**Problems:**
1. Decide whether each statement below agrees with the forum thread on CONTAINS performance, answering yes or no and quoting the words of the thread that settle it. (a) The table being searched holds roughly three million rows. (b) The poster is running SQL Server 2005. (c) The reply proposes creating four child tables that have composite columns.
2. Print the part of the forum thread on CONTAINS performance starting with "Could you please" and going on through "going to search.".

**Document segment:**

Friday, March 23, 2012

Performance problems using CONTAINS clause

Hello,
I have a FT-enabled table "TAB1". The FT-enabled columns (from TAB1) are:
"Col1", "Col2" and "Col3".
Searchs on this table may inlcude one or more columns, ie users may want to
filter only by Col1 and/or Col2 and/or Col3.
I've decided to build a dynamic SQL statement to be executed within a Stored
Procedure, to accomplish this.
Depending on the values passed into the stored procedure, the filters are
added to the statement (look at the below example. Please note that this is
not a complete SP, as many validations are missing, however it's enough to
catch the idea):
create procedure Proc1
@.filter1 varchar,
@.filter2 varchar,
@.filter3 varchar
as
declare @.strSQL nvarchar(4000)
set @.strSQL = 'select * from TAB1 where '
if @.filter1 is not NULL
set @.strSQL = @.strSQL + 'contains(Col1, ''' + @.filter1 + ''') '
if @.filter2 is not NULL
set @.strSQL = @.strSQL + 'and contains(Col2, ''' + @.filter2 + ''') '
if @.filter3 is not NULL
set @.strSQL = @.strSQL + 'and contains(Col3, ''' + @.filter3 + ''') '
exec (@.strSQL)
As you noticed, the result statement may include more than one CONTAINS
clause, and that's the point!
When the statement includes only one clause (ie, only one filter is to be
used), the performance is very good (few seconds to get the result). However,
if 2 or all the three filters are used, the performance is very bad. It seams
that a full search is being made for each of the FT-Columns (besides I think
I've already read it somewhere...I'm not sure!)
Do you know what is in fact wrong in this approach?
The problem happens whenever I use more than one CONTAINS clause. Is there
any other way to do do it?
Tip: I can not use the CONTAINS(*, 'word'), because users may want to filter
by 1 or 2 columns only, and not by ALL (*) of the FT-Columns.
Tip: I'm already using a "TOP X" in the statement to make sure that no more
than X rows are returned to the client application (I use a table variable to
hold the "TOP X" FT-Search results. If X rows have been coppied to the table
variable, then I return a specific error like "too many rows, please
re-define your search"...something like that. If less than X rows are
returned from FT-Search I can then join the table variable with other aux
tables in order to return the expected results data).
The table has +- 3Million rows.
I'm using SQL Server 2000.
Could you please help me to find a workarround to this situation?
Thanks in advance.
BR,
Hugo
Yukon may work better for you.
However, is there are only a limited number of possibilities of combinations
of columns you are going to search.
col1, col2, col3
col1, col2
col1, col3
col2, col3
col1,
col2
col3
Knowing this you could create 4 child tables which have composite columns
Table1 a column comprised of col1, col2, and col3
Table2 a column comprised of col1 and col2
Table3 a column comprised of col1 and col3
Table 4 a column comprised of col2 and col3
Your base table could field queries where the user is only querying on a
single column at a time. The other tables would handle each of the other
combinations.
You will get improved querying performance as there are no and/or clauses in
your queries and more threads will be available to handle querying and
indexing if each of these tables were in different catalogs.

**Data block:**
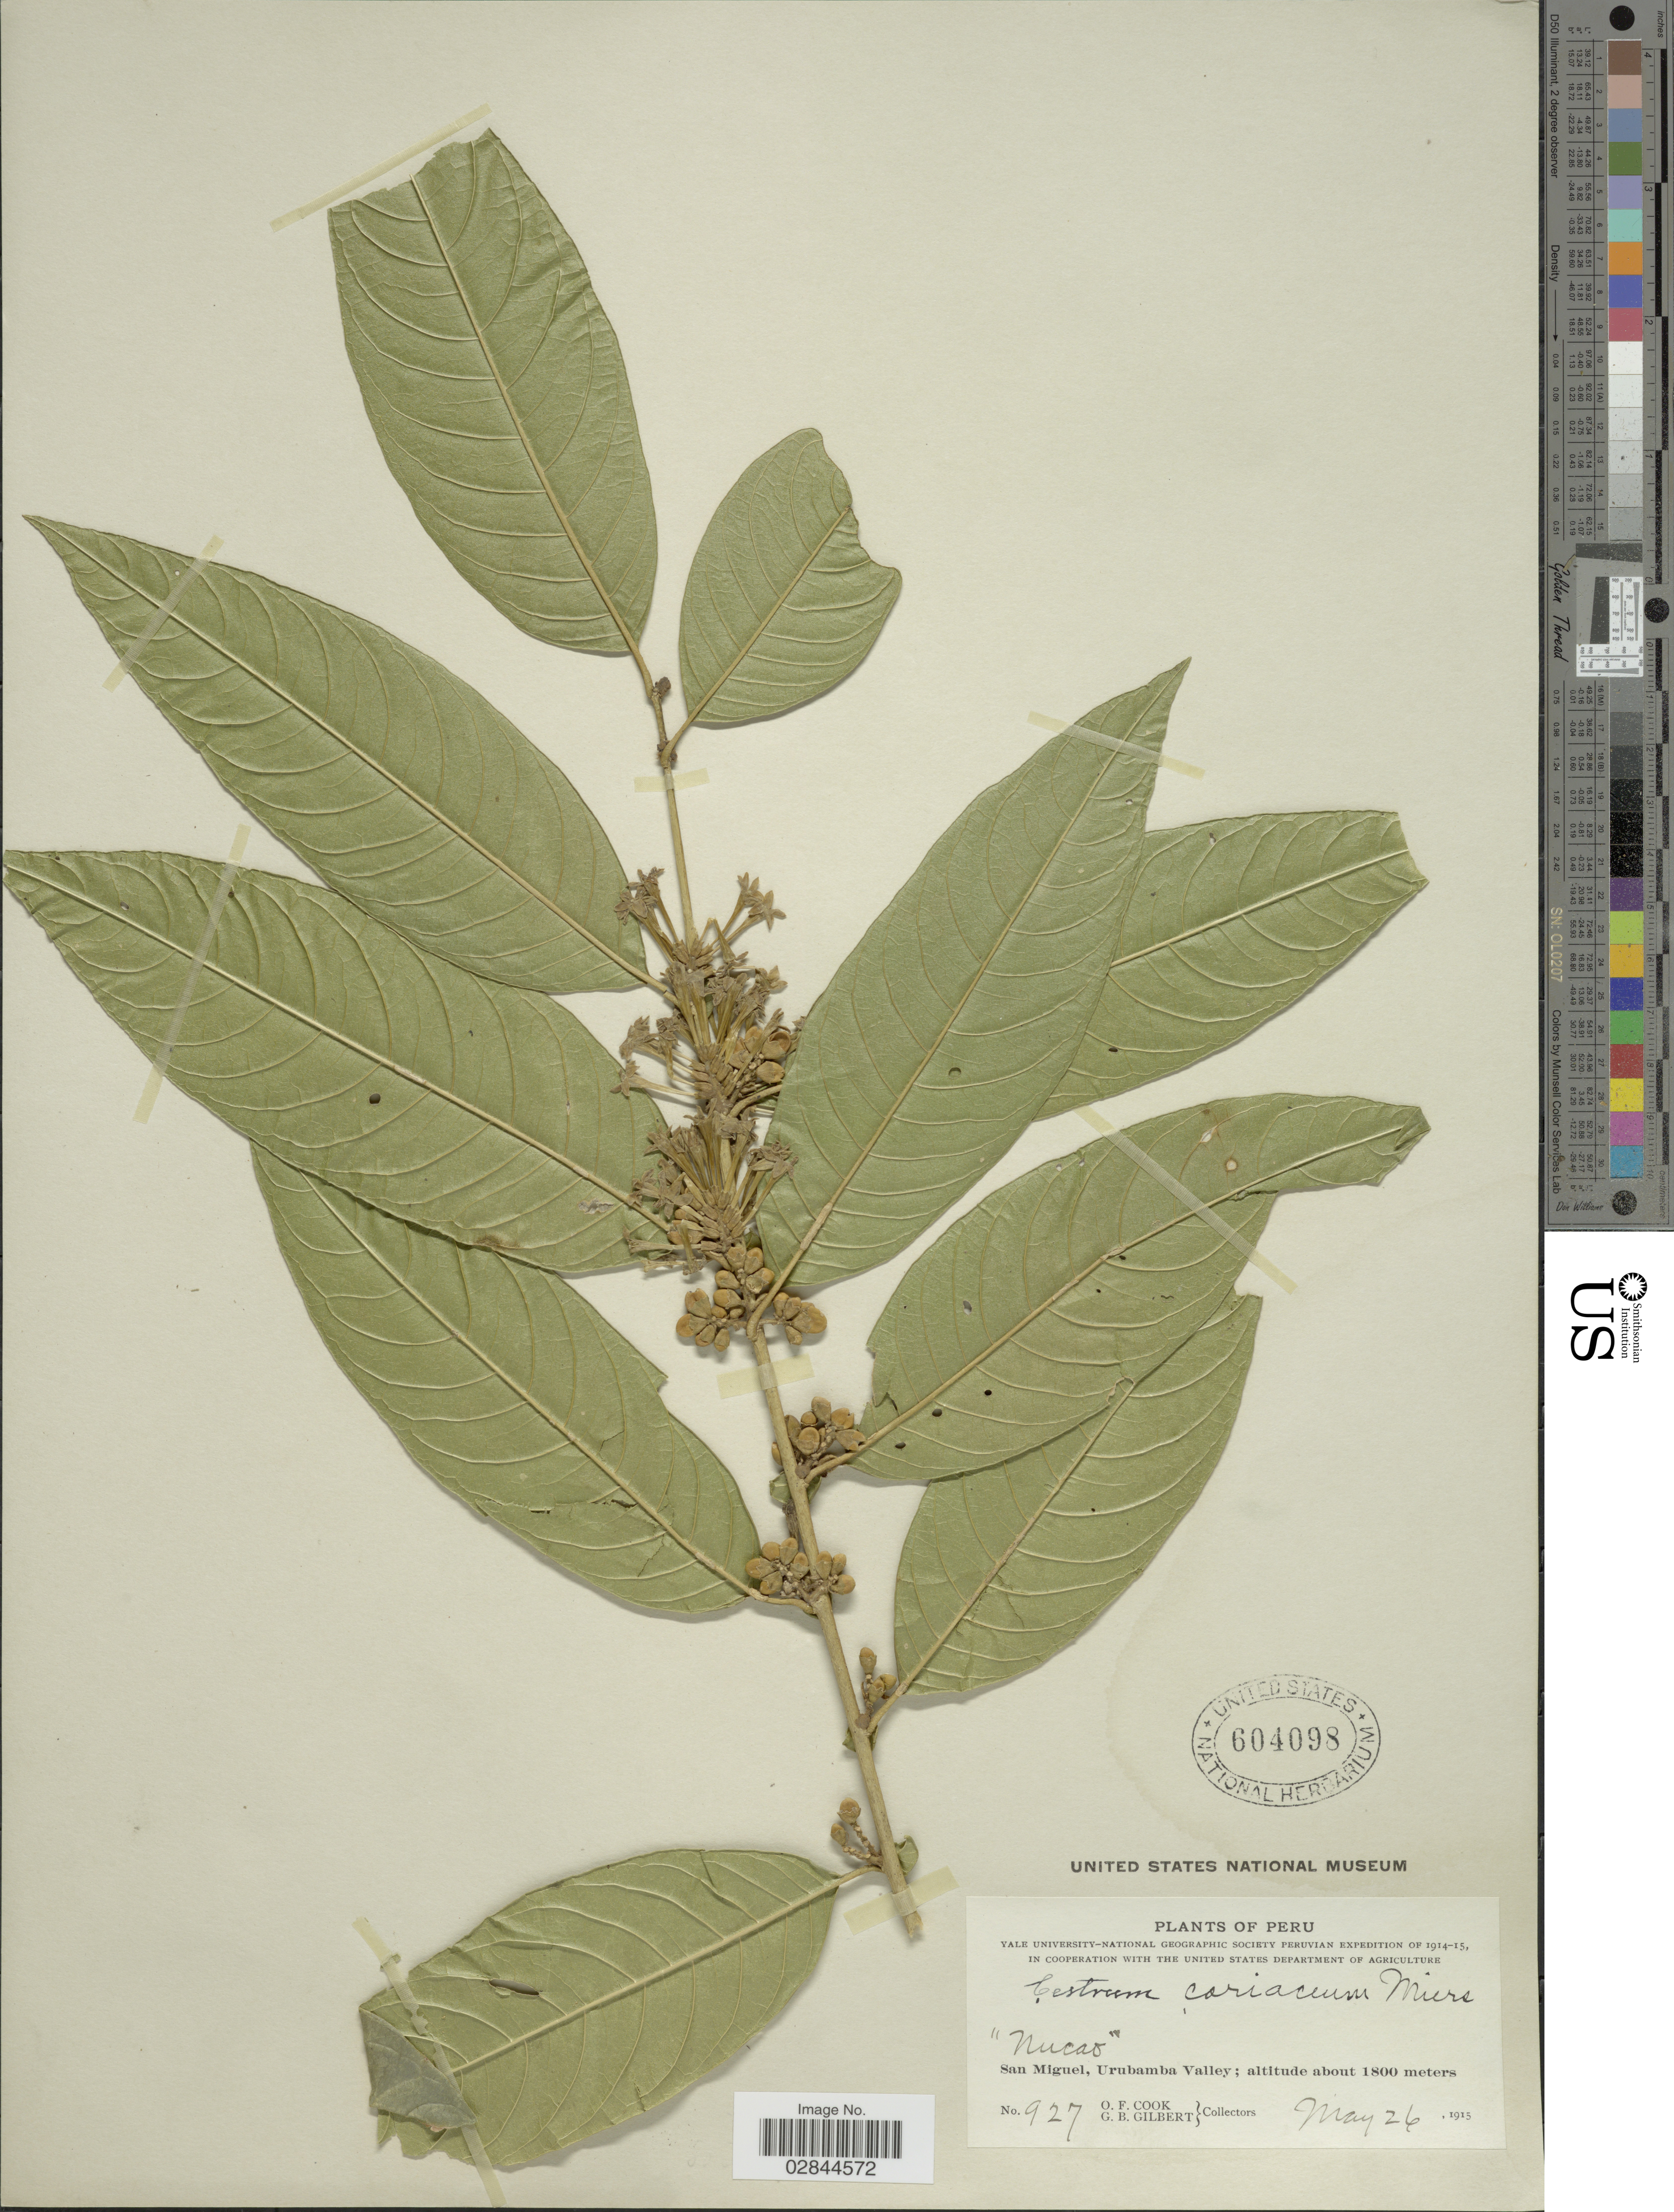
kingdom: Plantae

**Solved tasks:**
1.
(a) Yes: "The table has +- 3Million rows."
(b) No: "I'm using SQL Server 2000."
(c) Yes: "Knowing this you could create 4 child tables which have composite columns"

2.
Could you please help me to find a workarround to this situation?
Thanks in advance.
BR,
Hugo
Yukon may work better for you.
However, is there are only a limited number of possibilities of combinations
of columns you are going to search.